[Instrument reading data]
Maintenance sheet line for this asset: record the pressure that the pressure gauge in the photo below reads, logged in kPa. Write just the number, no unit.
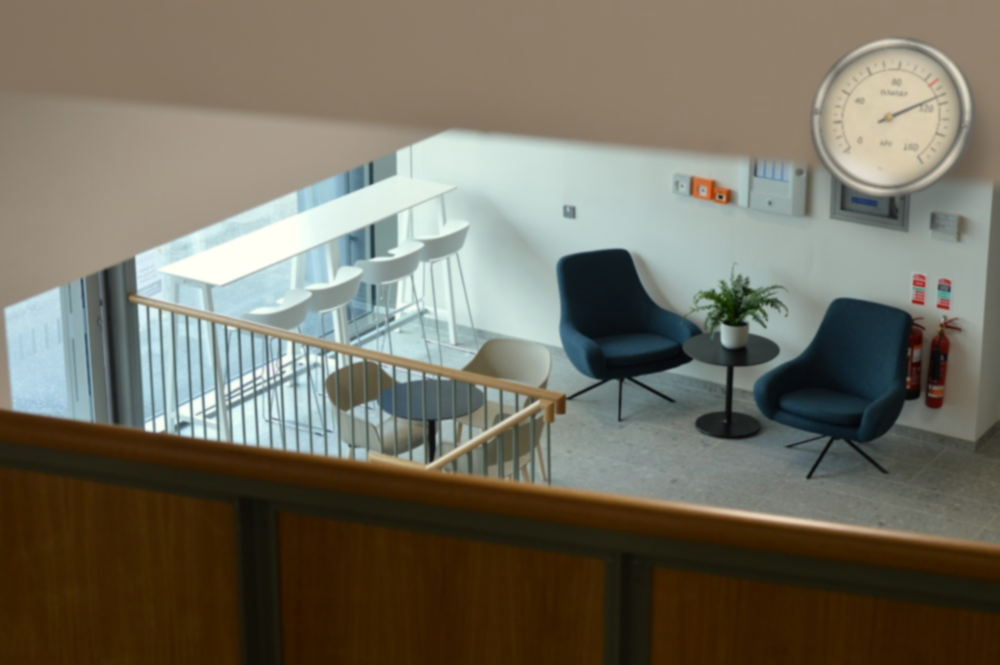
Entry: 115
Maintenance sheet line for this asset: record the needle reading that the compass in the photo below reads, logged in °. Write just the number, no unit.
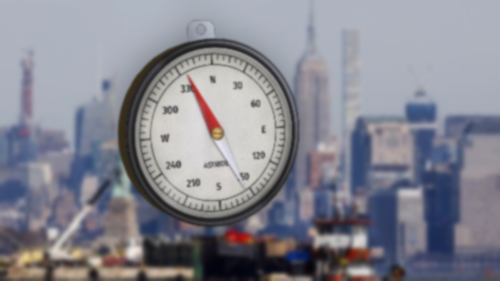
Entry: 335
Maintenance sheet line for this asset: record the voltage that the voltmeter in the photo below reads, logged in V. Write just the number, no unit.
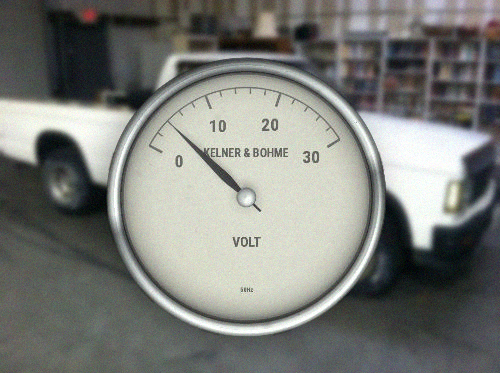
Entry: 4
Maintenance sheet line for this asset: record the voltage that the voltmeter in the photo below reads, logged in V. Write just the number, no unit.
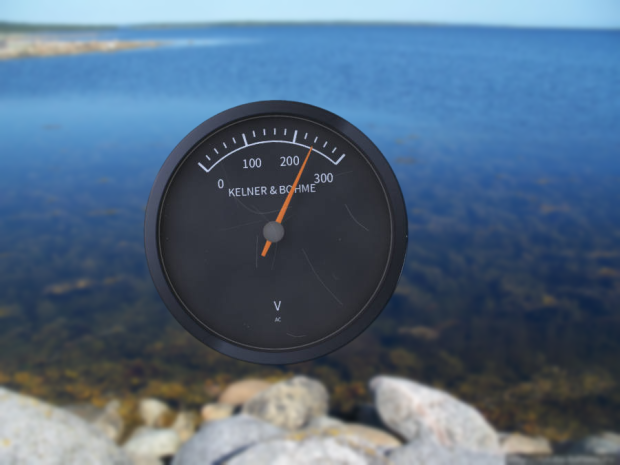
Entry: 240
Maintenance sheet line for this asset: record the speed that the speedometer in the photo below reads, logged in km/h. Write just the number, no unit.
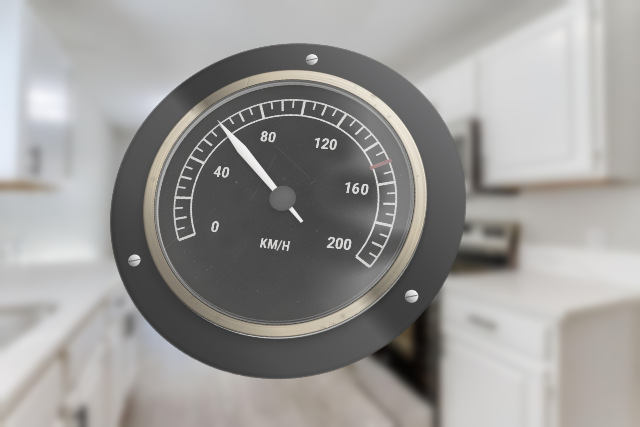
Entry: 60
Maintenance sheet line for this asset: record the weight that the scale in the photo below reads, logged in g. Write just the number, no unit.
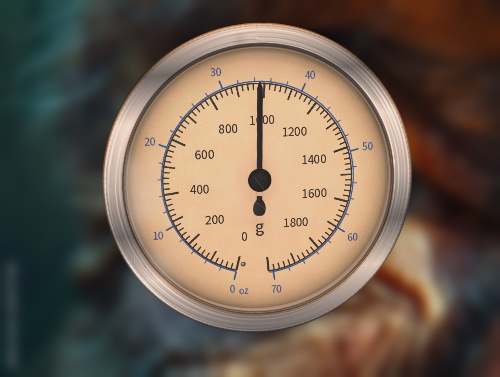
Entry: 980
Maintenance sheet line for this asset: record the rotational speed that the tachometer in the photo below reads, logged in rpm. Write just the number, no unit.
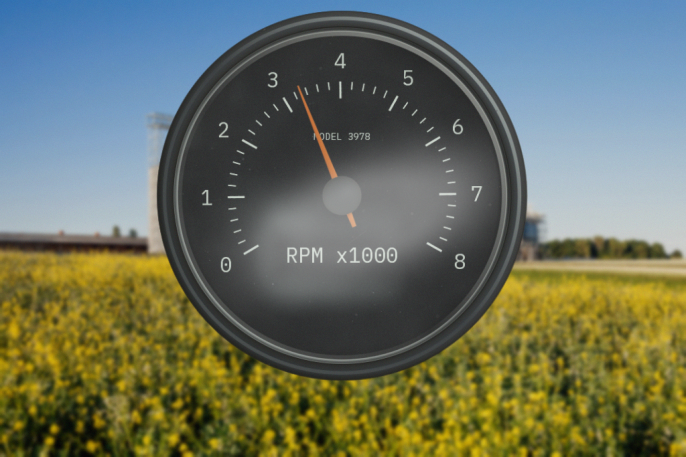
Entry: 3300
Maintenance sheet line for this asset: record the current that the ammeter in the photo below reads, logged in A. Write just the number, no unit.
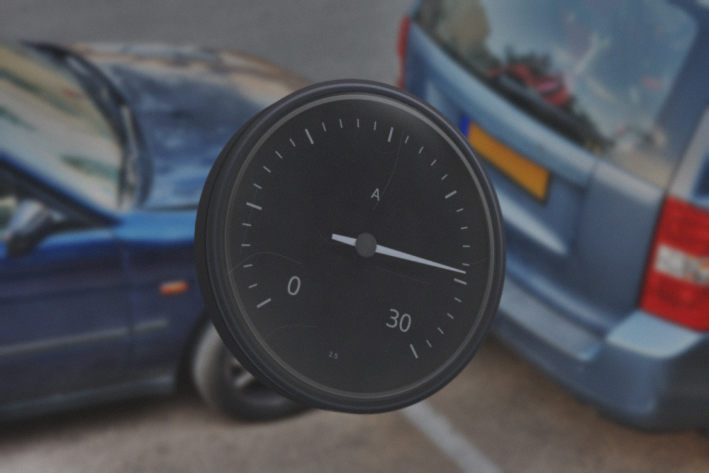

▸ **INSTRUCTIONS TO FOLLOW**: Which lines in the entries above contain the string "Maintenance"? Pull out each of those lines in full.

▸ **EXERCISE OUTPUT**:
Maintenance sheet line for this asset: record the pressure that the pressure gauge in the photo below reads, logged in kPa. Write just the number, no unit.
Maintenance sheet line for this asset: record the needle reading that the compass in the photo below reads, logged in °. Write just the number, no unit.
Maintenance sheet line for this asset: record the voltage that the voltmeter in the photo below reads, logged in V. Write just the number, no unit.
Maintenance sheet line for this asset: record the voltage that the voltmeter in the photo below reads, logged in V. Write just the number, no unit.
Maintenance sheet line for this asset: record the speed that the speedometer in the photo below reads, logged in km/h. Write just the number, no unit.
Maintenance sheet line for this asset: record the weight that the scale in the photo below reads, logged in g. Write just the number, no unit.
Maintenance sheet line for this asset: record the rotational speed that the tachometer in the photo below reads, logged in rpm. Write just the number, no unit.
Maintenance sheet line for this asset: record the current that the ammeter in the photo below reads, logged in A. Write just the number, no unit.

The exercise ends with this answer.